====== ИСХОДНЫЙ ОТРЫВОК ======
Подлинная история Константина Левина - Павел Валерьевич Басинский
Левин – более гордый человек, чем Вронский. И сословных предрассудков в нем куда больше. Вронский в полку не кичится своим аристократическим происхождением. Его товарищи и так знают об этом. Зачем кому-то что-то доказывать? Стива – князь по рождению, и ему тоже не нужно доказывать, что он – аристократ. Это и без того всем известно. Поэтому Вронский ровен в отношениях с полковыми товарищами, а Стива – со своими подчиненными на службе. Стива благодушен в отношении купца Рябинина, которому продает лес жены. Левин ведет себя иначе:
[о]: – Что ж ты Рябинину не предложил поесть?
– А, черт с ним!
– Однако как ты обходишься с ним! – сказал Облонский. – Ты и руки ему не подал. Отчего же не подать ему руки?
– Оттого, что я лакею не подам руки, а лакей во сто раз лучше.
– Какой ты, однако, ретроград! А слияние сословий? – сказал Облонский.
======
■ ЧТО НУЖНО СДЕЛАТЬ ■
Кому, согласно отрывку о Левине, Стива продает лес своей жены? Материалы никак не связаны с этим отрывком.
====== ФРАГМЕНТ НАБОРА ДАННЫХ ======
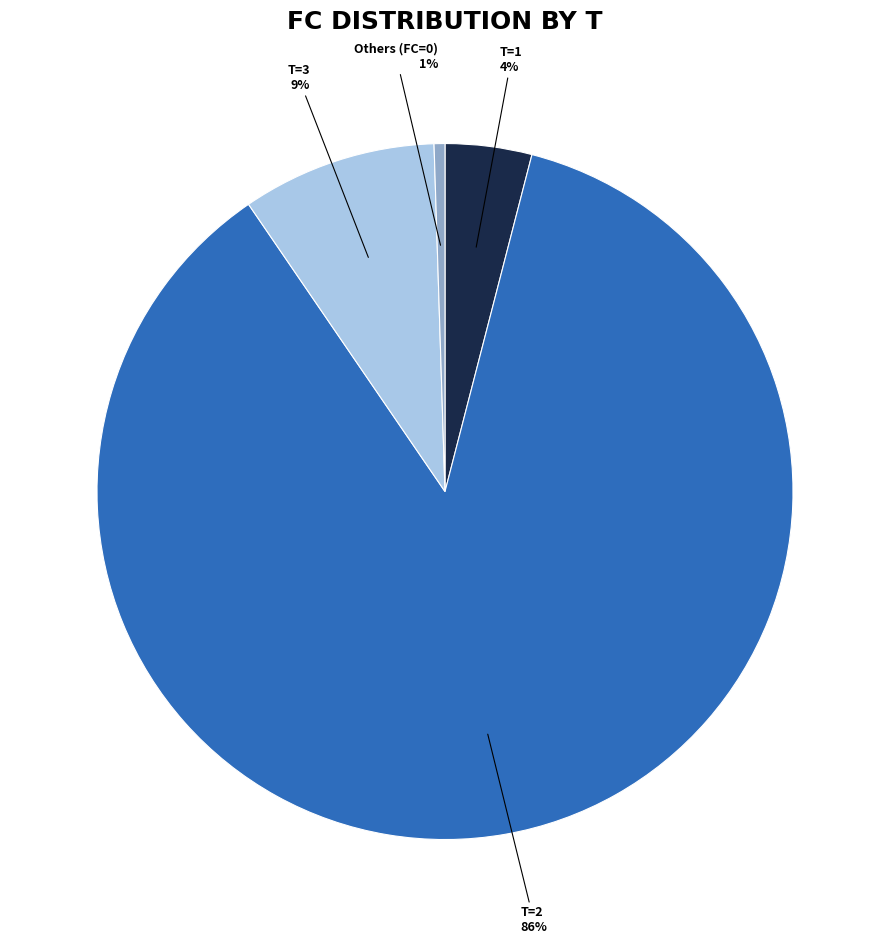

Is it true that T=1 is 4% of the pie?

True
======
■ ОЖИДАЕМЫЙ ОТВЕТ ■
Купцу Рябинину.